I have a problem with python pandas dataframe problem. I have two dataframes with different contents. I want to output words that are not in dataframe 2 and store them on a new dataframe. Can someone help me in solving this problem using python pandas dataframe? Thankyouu...

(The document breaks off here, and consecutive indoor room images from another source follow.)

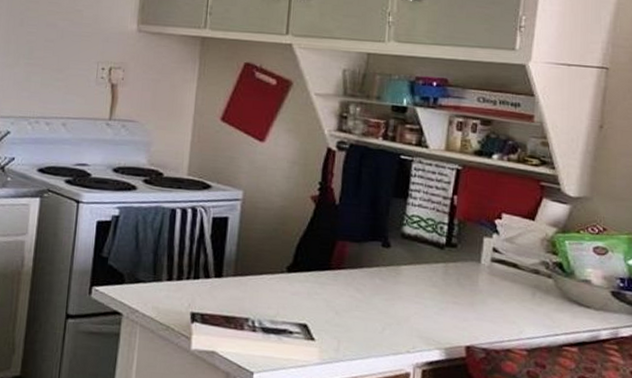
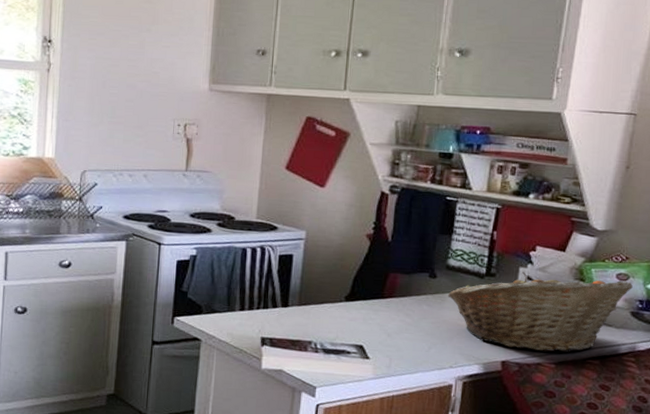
fruit basket: none [403,242,612,338] -> present [447,271,633,353]

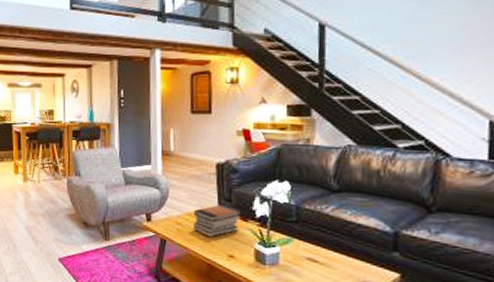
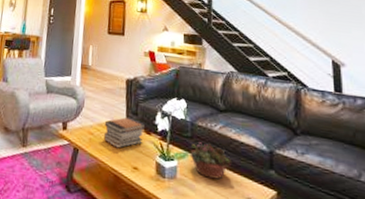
succulent planter: none [294,226,345,264] -> present [190,142,231,180]

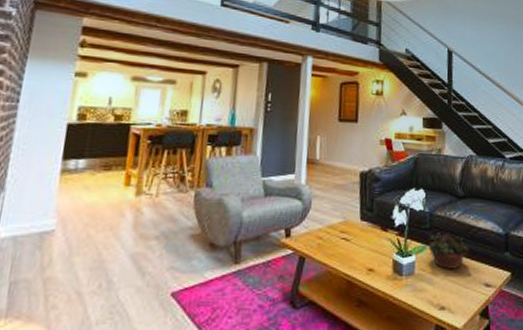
book stack: present [104,116,146,149] -> none [335,214,382,251]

Where dataframe 1 contains:
Tweet
Bismillah for tomorrow Amin
shared location
Replying to shahrilPng
It's time to finish what's been pending
up and parallel
When you run after your dream
And dataframe 2 contains:
Words
tomorrow
shared
location
time
finish
pending
parallel
run
after
dream
The output that i want
Results
Bismillah
for
Amin
Replying
to
shahrilPng
etc
CodePudding user response:
one way would be to turn the dataframes to a flatten set, find the differences and put them into a dtaframe
import pandas as pd
import numpy as np
df1_set = set(np.ravel(df1.values))
df2_set = set(np.ravel(df2.values))
pd.DataFrame(df1_set - df2_set).dropna()
CodePudding user response:
Split and explode your tweets
dataframe and check if each words is present in your words
dataframe:
# check function
not_in_list = lambda x: ~x.str.casefold().isin(df2['Words'].str.casefold())
out = df1['Tweet'].str.split().explode().loc[not_in_list] \
.drop_duplicates().reset_index(drop=True).to_frame('Results')
print(out)
# Output
Results
0 Bismillah
1 for
2 Amin
3 Replying
4 to
5 shahrilPng
6 It's
7 what's
8 been
9 up
10 and
11 When
12 you
13 your